- What is being asked
Every line of the listing should be retyped exactly, but none of the pictures should be.

- Material supplied
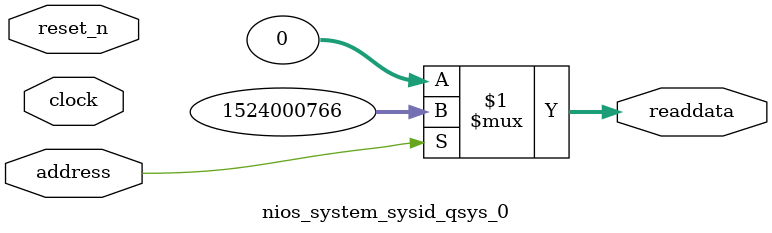
<source format=v>

`timescale 1ns / 1ps
// synthesis translate_on

// turn off superfluous verilog processor warnings 
// altera message_level Level1 
// altera message_off 10034 10035 10036 10037 10230 10240 10030 

module nios_system_sysid_qsys_0 (
               // inputs:
                address,
                clock,
                reset_n,

               // outputs:
                readdata
             )
;

  output  [ 31: 0] readdata;
  input            address;
  input            clock;
  input            reset_n;

  wire    [ 31: 0] readdata;
  //control_slave, which is an e_avalon_slave
  assign readdata = address ? 1524000766 : 0;

endmodule




</source>
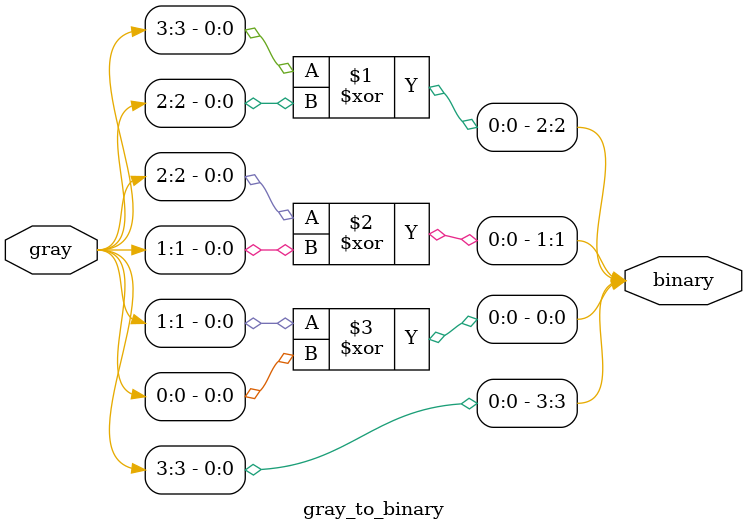
<source format=v>
module gray_to_binary ( input [3:0] gray, output reg [3:0] binary);
  
  
  assign binary[3] = gray[3];
  assign binary[2] = gray[3] ^ gray[2];
  assign binary[1] = gray[2] ^ gray[1];
  assign binary[0] = gray[1] ^ gray[0];
   

endmodule
</source>
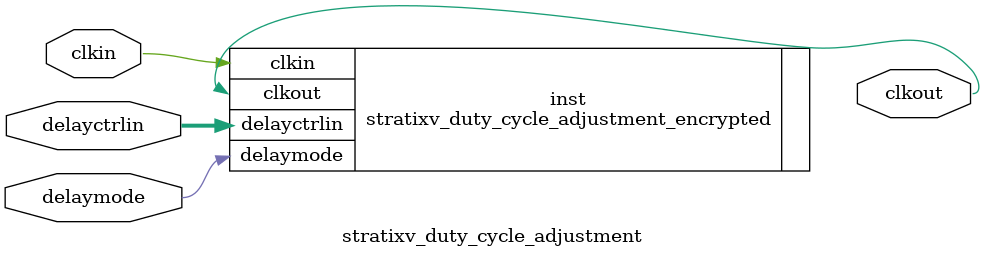
<source format=v>
module    stratixv_duty_cycle_adjustment    (
    clkin,
    delaymode,
    delayctrlin,
    clkout);
    parameter    duty_cycle_delay_mode    =    "none";
    parameter    lpm_type    =    "stratixv_duty_cycle_adjustment";
    input    clkin;
    input    delaymode;
    input    [3:0]    delayctrlin;
    output    clkout;
    stratixv_duty_cycle_adjustment_encrypted inst (
        .clkin(clkin),
        .delaymode(delaymode),
        .delayctrlin(delayctrlin),
        .clkout(clkout) );
    defparam inst.duty_cycle_delay_mode = duty_cycle_delay_mode;
    defparam inst.lpm_type = lpm_type;
endmodule
</source>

- Reply
<source format=v>

`timescale 1ns / 1ps
// synthesis translate_on

// turn off superfluous verilog processor warnings 
// altera message_level Level1 
// altera message_off 10034 10035 10036 10037 10230 10240 10030 

module nios_system_sysid_qsys_0 (
               // inputs:
                address,
                clock,
                reset_n,

               // outputs:
                readdata
             )
;

  output  [ 31: 0] readdata;
  input            address;
  input            clock;
  input            reset_n;

  wire    [ 31: 0] readdata;
  //control_slave, which is an e_avalon_slave
  assign readdata = address ? 1524000766 : 0;

endmodule




</source>
<source format=v>
module gray_to_binary ( input [3:0] gray, output reg [3:0] binary);
  
  
  assign binary[3] = gray[3];
  assign binary[2] = gray[3] ^ gray[2];
  assign binary[1] = gray[2] ^ gray[1];
  assign binary[0] = gray[1] ^ gray[0];
   

endmodule
</source>
<source format=v>
module    stratixv_duty_cycle_adjustment    (
    clkin,
    delaymode,
    delayctrlin,
    clkout);
    parameter    duty_cycle_delay_mode    =    "none";
    parameter    lpm_type    =    "stratixv_duty_cycle_adjustment";
    input    clkin;
    input    delaymode;
    input    [3:0]    delayctrlin;
    output    clkout;
    stratixv_duty_cycle_adjustment_encrypted inst (
        .clkin(clkin),
        .delaymode(delaymode),
        .delayctrlin(delayctrlin),
        .clkout(clkout) );
    defparam inst.duty_cycle_delay_mode = duty_cycle_delay_mode;
    defparam inst.lpm_type = lpm_type;
endmodule
</source>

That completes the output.